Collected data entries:
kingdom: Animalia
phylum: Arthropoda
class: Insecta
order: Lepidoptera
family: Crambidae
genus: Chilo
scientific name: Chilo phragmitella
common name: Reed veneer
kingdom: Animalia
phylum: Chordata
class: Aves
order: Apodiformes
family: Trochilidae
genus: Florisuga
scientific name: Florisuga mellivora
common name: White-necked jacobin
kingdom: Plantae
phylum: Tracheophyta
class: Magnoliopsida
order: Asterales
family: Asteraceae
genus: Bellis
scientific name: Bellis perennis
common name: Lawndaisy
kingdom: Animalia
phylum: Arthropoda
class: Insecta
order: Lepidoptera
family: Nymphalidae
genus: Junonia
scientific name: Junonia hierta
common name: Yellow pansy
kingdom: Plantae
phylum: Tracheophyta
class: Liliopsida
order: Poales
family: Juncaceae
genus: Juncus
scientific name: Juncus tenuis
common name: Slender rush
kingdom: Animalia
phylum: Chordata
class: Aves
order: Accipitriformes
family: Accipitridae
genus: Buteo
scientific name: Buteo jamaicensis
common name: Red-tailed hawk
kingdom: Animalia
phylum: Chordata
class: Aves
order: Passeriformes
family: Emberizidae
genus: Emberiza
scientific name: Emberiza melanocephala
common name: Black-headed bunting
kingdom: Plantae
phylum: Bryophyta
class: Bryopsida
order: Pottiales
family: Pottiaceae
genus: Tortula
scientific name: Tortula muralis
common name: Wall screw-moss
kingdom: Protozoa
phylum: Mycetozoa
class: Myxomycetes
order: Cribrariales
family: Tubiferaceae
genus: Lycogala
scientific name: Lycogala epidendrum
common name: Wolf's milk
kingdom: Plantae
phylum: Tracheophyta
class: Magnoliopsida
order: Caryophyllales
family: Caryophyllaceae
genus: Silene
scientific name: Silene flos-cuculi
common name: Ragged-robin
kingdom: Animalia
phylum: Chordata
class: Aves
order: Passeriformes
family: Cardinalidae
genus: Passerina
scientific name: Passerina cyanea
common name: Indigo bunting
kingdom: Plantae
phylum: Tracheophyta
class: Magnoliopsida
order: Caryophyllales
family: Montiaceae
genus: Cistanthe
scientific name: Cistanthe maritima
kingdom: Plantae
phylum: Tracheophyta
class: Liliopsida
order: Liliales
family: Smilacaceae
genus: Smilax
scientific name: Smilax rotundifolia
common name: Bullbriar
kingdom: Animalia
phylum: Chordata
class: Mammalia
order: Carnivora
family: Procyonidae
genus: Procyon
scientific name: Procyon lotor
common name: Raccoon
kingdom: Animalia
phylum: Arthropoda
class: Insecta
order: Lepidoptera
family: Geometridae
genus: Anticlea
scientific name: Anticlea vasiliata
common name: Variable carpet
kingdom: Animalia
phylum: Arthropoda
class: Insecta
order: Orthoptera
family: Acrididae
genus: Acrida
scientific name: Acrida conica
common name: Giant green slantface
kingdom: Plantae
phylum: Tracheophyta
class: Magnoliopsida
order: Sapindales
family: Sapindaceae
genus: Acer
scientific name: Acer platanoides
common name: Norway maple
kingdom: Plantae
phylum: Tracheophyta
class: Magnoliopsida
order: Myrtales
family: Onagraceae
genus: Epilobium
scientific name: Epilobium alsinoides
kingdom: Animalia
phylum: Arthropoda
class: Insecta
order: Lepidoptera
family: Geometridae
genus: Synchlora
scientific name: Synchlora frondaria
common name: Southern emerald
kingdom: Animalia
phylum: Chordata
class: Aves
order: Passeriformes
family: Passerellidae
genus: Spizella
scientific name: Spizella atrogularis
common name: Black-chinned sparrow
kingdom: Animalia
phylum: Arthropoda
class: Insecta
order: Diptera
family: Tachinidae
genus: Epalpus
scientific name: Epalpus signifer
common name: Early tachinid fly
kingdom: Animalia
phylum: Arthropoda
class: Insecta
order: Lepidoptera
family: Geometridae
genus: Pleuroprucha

_PROMPT_: Output the lines above without any changes, in the order in which they appear.

_SOLUTION_:
kingdom: Animalia
phylum: Arthropoda
class: Insecta
order: Lepidoptera
family: Crambidae
genus: Chilo
scientific name: Chilo phragmitella
common name: Reed veneer
kingdom: Animalia
phylum: Chordata
class: Aves
order: Apodiformes
family: Trochilidae
genus: Florisuga
scientific name: Florisuga mellivora
common name: White-necked jacobin
kingdom: Plantae
phylum: Tracheophyta
class: Magnoliopsida
order: Asterales
family: Asteraceae
genus: Bellis
scientific name: Bellis perennis
common name: Lawndaisy
kingdom: Animalia
phylum: Arthropoda
class: Insecta
order: Lepidoptera
family: Nymphalidae
genus: Junonia
scientific name: Junonia hierta
common name: Yellow pansy
kingdom: Plantae
phylum: Tracheophyta
class: Liliopsida
order: Poales
family: Juncaceae
genus: Juncus
scientific name: Juncus tenuis
common name: Slender rush
kingdom: Animalia
phylum: Chordata
class: Aves
order: Accipitriformes
family: Accipitridae
genus: Buteo
scientific name: Buteo jamaicensis
common name: Red-tailed hawk
kingdom: Animalia
phylum: Chordata
class: Aves
order: Passeriformes
family: Emberizidae
genus: Emberiza
scientific name: Emberiza melanocephala
common name: Black-headed bunting
kingdom: Plantae
phylum: Bryophyta
class: Bryopsida
order: Pottiales
family: Pottiaceae
genus: Tortula
scientific name: Tortula muralis
common name: Wall screw-moss
kingdom: Protozoa
phylum: Mycetozoa
class: Myxomycetes
order: Cribrariales
family: Tubiferaceae
genus: Lycogala
scientific name: Lycogala epidendrum
common name: Wolf's milk
kingdom: Plantae
phylum: Tracheophyta
class: Magnoliopsida
order: Caryophyllales
family: Caryophyllaceae
genus: Silene
scientific name: Silene flos-cuculi
common name: Ragged-robin
kingdom: Animalia
phylum: Chordata
class: Aves
order: Passeriformes
family: Cardinalidae
genus: Passerina
scientific name: Passerina cyanea
common name: Indigo bunting
kingdom: Plantae
phylum: Tracheophyta
class: Magnoliopsida
order: Caryophyllales
family: Montiaceae
genus: Cistanthe
scientific name: Cistanthe maritima
kingdom: Plantae
phylum: Tracheophyta
class: Liliopsida
order: Liliales
family: Smilacaceae
genus: Smilax
scientific name: Smilax rotundifolia
common name: Bullbriar
kingdom: Animalia
phylum: Chordata
class: Mammalia
order: Carnivora
family: Procyonidae
genus: Procyon
scientific name: Procyon lotor
common name: Raccoon
kingdom: Animalia
phylum: Arthropoda
class: Insecta
order: Lepidoptera
family: Geometridae
genus: Anticlea
scientific name: Anticlea vasiliata
common name: Variable carpet
kingdom: Animalia
phylum: Arthropoda
class: Insecta
order: Orthoptera
family: Acrididae
genus: Acrida
scientific name: Acrida conica
common name: Giant green slantface
kingdom: Plantae
phylum: Tracheophyta
class: Magnoliopsida
order: Sapindales
family: Sapindaceae
genus: Acer
scientific name: Acer platanoides
common name: Norway maple
kingdom: Plantae
phylum: Tracheophyta
class: Magnoliopsida
order: Myrtales
family: Onagraceae
genus: Epilobium
scientific name: Epilobium alsinoides
kingdom: Animalia
phylum: Arthropoda
class: Insecta
order: Lepidoptera
family: Geometridae
genus: Synchlora
scientific name: Synchlora frondaria
common name: Southern emerald
kingdom: Animalia
phylum: Chordata
class: Aves
order: Passeriformes
family: Passerellidae
genus: Spizella
scientific name: Spizella atrogularis
common name: Black-chinned sparrow
kingdom: Animalia
phylum: Arthropoda
class: Insecta
order: Diptera
family: Tachinidae
genus: Epalpus
scientific name: Epalpus signifer
common name: Early tachinid fly
kingdom: Animalia
phylum: Arthropoda
class: Insecta
order: Lepidoptera
family: Geometridae
genus: Pleuroprucha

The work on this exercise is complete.